*** INFORMATION PROVIDED ***

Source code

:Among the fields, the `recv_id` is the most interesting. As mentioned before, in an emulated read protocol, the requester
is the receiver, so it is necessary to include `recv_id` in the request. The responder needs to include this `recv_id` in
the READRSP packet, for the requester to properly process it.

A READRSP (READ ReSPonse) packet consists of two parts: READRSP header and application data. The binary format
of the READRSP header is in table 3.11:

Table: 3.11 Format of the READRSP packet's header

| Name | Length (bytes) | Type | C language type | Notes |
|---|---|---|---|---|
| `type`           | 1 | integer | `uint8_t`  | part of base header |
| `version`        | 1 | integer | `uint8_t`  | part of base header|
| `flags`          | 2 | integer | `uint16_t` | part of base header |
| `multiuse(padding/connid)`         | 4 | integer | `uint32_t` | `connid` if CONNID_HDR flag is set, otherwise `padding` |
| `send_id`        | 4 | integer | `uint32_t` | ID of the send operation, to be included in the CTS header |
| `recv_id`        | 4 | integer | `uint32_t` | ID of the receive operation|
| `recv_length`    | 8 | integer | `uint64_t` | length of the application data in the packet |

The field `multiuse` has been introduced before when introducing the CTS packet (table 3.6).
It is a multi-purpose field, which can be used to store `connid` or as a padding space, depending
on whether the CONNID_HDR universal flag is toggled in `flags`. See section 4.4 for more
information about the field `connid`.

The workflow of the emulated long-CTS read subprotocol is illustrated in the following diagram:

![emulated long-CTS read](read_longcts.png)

***

▸ INSTRUCTIONS TO FOLLOW: Extract every line of the material above and reproduce it word for word, without any changes.

▸ RESPONSE:
Source code

:Among the fields, the `recv_id` is the most interesting. As mentioned before, in an emulated read protocol, the requester
is the receiver, so it is necessary to include `recv_id` in the request. The responder needs to include this `recv_id` in
the READRSP packet, for the requester to properly process it.

A READRSP (READ ReSPonse) packet consists of two parts: READRSP header and application data. The binary format
of the READRSP header is in table 3.11:

Table: 3.11 Format of the READRSP packet's header

| Name | Length (bytes) | Type | C language type | Notes |
|---|---|---|---|---|
| `type`           | 1 | integer | `uint8_t`  | part of base header |
| `version`        | 1 | integer | `uint8_t`  | part of base header|
| `flags`          | 2 | integer | `uint16_t` | part of base header |
| `multiuse(padding/connid)`         | 4 | integer | `uint32_t` | `connid` if CONNID_HDR flag is set, otherwise `padding` |
| `send_id`        | 4 | integer | `uint32_t` | ID of the send operation, to be included in the CTS header |
| `recv_id`        | 4 | integer | `uint32_t` | ID of the receive operation|
| `recv_length`    | 8 | integer | `uint64_t` | length of the application data in the packet |

The field `multiuse` has been introduced before when introducing the CTS packet (table 3.6).
It is a multi-purpose field, which can be used to store `connid` or as a padding space, depending
on whether the CONNID_HDR universal flag is toggled in `flags`. See section 4.4 for more
information about the field `connid`.

The workflow of the emulated long-CTS read subprotocol is illustrated in the following diagram:

![emulated long-CTS read](read_longcts.png)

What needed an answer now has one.